Aside from aspiring to become the author of the next best-selling novel, the book publishing industry provides many rewarding career opportunities. In fact, most book publishing houses look very similar in business model and operating structure to many traditional forms of business. For example, in addition to management, finance, marketing, and sales, there is also a need for people to negotiate contracts, to design and maintain an Internet presence, and to oversee and production schedules. Since book publishing involves more than the written word, most publishers have an art department with a creative director and at least one lead graphic designer on site.
Obviously, a talented writer who has something of value to say is what drives the book publishing business in the first place. Usually, the practice of submitting a book proposal to a publisher is a hit-or-miss proposition, despite putting forth a concerted effort to understand the publisher’s market and its competition. However, a rejection slip on a submitted proposal doesn’t always equate to a flat out refusal of work. In fact, many writers find themselves accepting other work-for-hire assignments from the publisher based on their credentials and experience. In addition, many publishers latch onto particularly prolific or high profile authors, which can translate to a steady royalty payout for years.

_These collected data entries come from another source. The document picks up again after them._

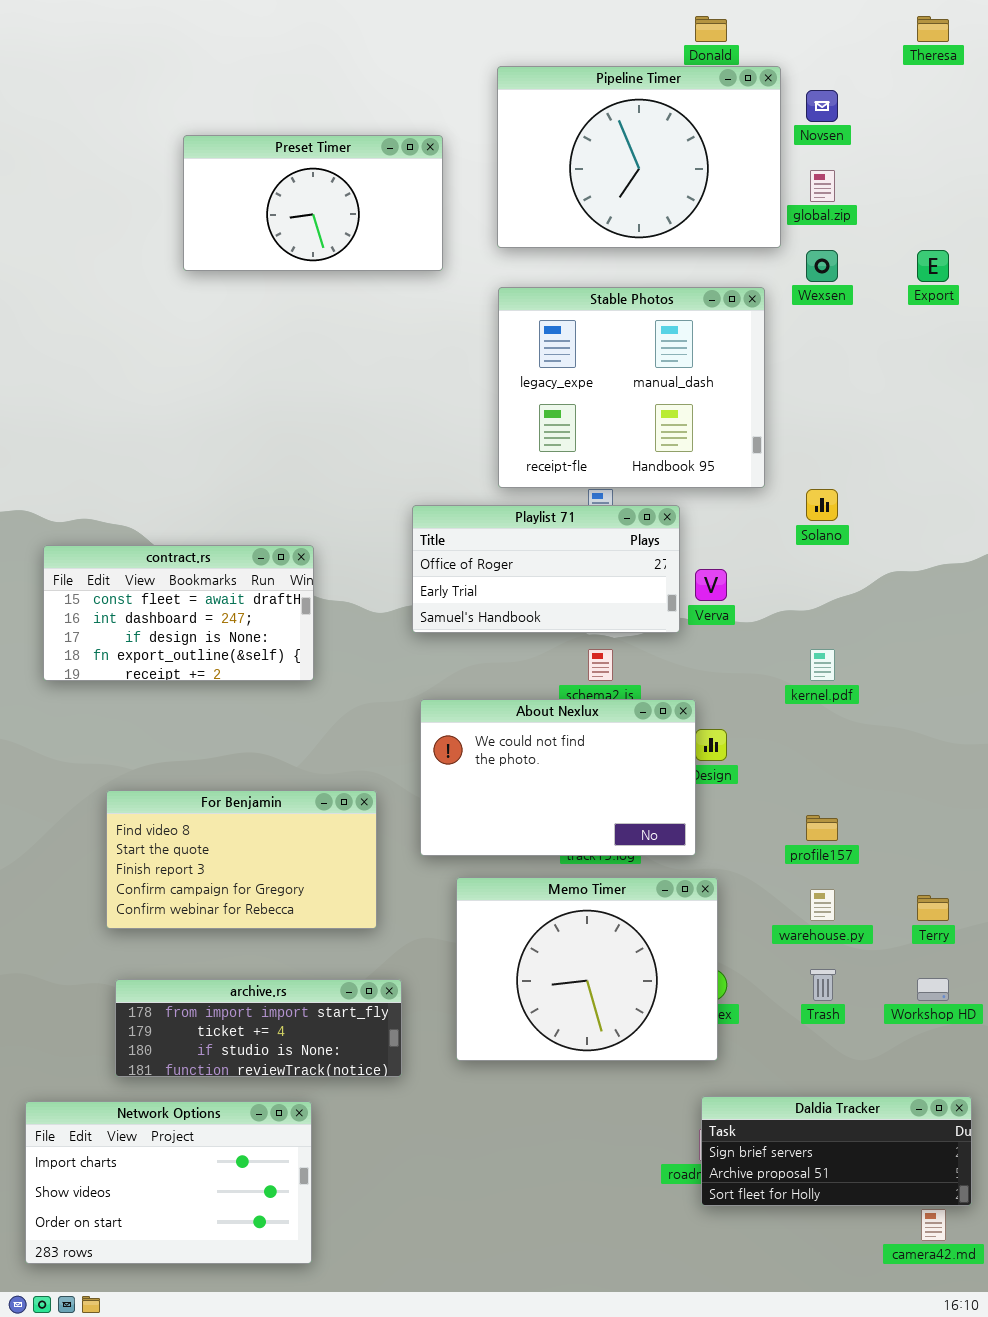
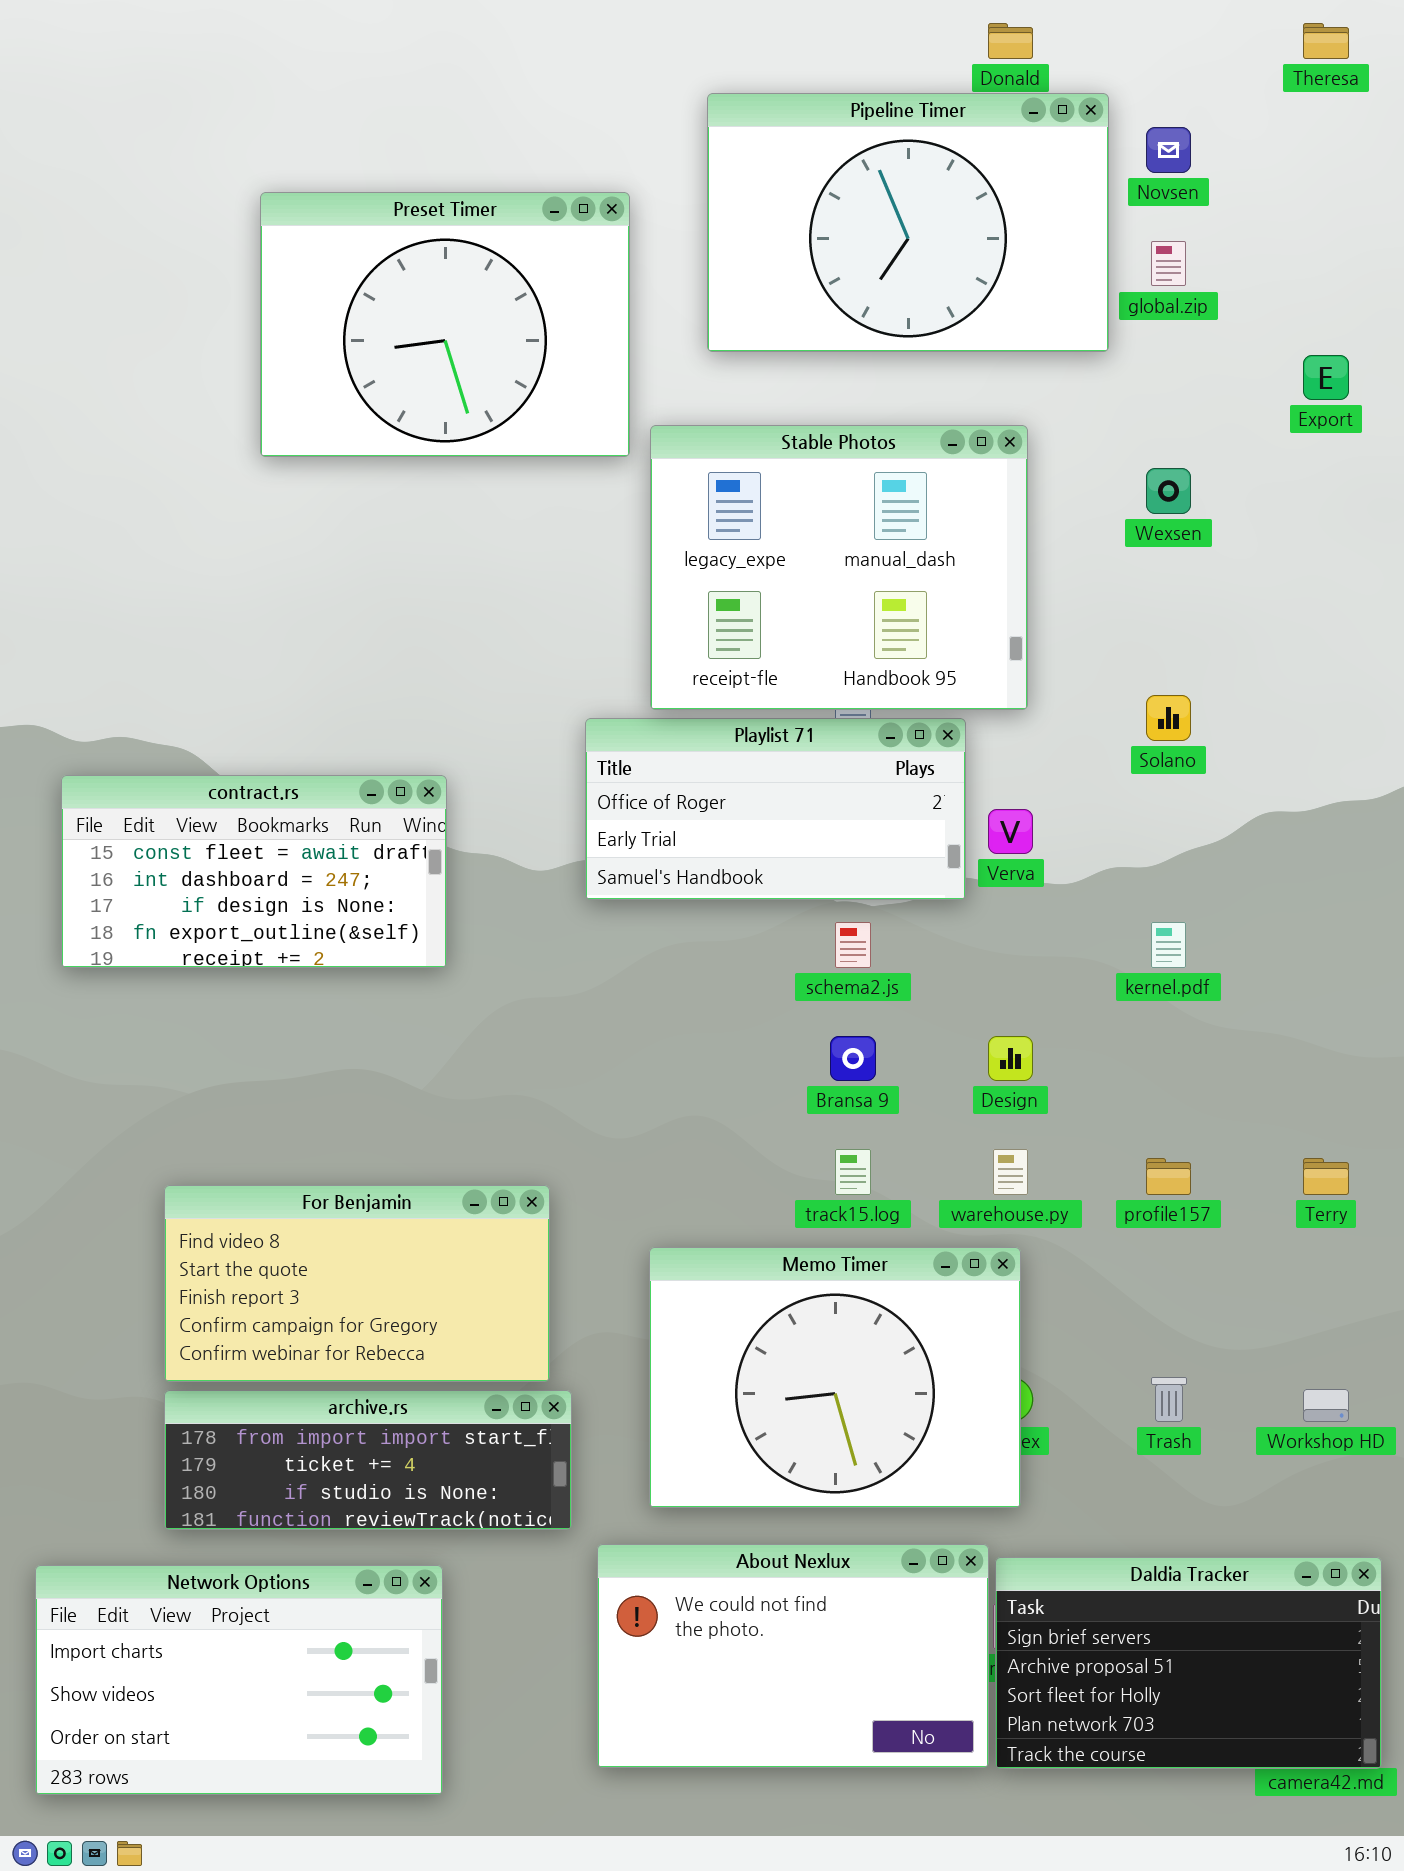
Preset Timer: [183,135,443,271] -> [260,192,630,457], resized
Wexsen: [806,250,838,282] -> [1146,468,1191,514], moved
Stable Photos: [498,287,765,488] -> [650,425,1028,710], moved
About Nexlux: [420,699,696,856] -> [597,1544,989,1768], moved
For Benjamin: [106,790,377,929] -> [164,1185,550,1382], moved
warehouse.py: [810,889,835,921] -> [993,1149,1028,1195], moved
Terry: [917,895,949,921] -> [1303,1158,1349,1195], moved
Daldia Tracker: [701,1096,972,1206] -> [995,1557,1382,1769], resized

Of course, wherever written content is produced, editing must follow. However, there is more than one editor in every publishing house. In fact, there are scores of them, each with a distinct function. First, there is a roundtable of editors that review “pitches” and collectively decide whether to pursue a project. There is also the role of the acquisition editor, which is akin to a recruitment officer who ferrets out talent and makes an offer to “acquire” intellectual property for publication.
Book publishing also involves the need for several secondary-editing positions. This is because a book typically goes from the initial draft manuscript submitted by the author through a series of revisions. At each stage of evolution, an assigned editor will check the content for continuity in style and page layout. Meanwhile, another editor will fact-check and ask the writer for clarifications, if necessary. There is also the essential proofreader, a special editor who makes sure every sentence is free of grammatical and punctuation errors.
There are also a variety of jobs available in book publishing that require little or no literary skills at all. In fact, teams of marketing professionals, as well as national and global account representatives, manage the business of promoting book sales. These are the people who make sure the publisher’s book titles reach their targeted audience by placing them in the hands of the appropriate bookstore distributors. They also manage special markets, such as sales to book clubs, industry-specific venues, and foreign rights.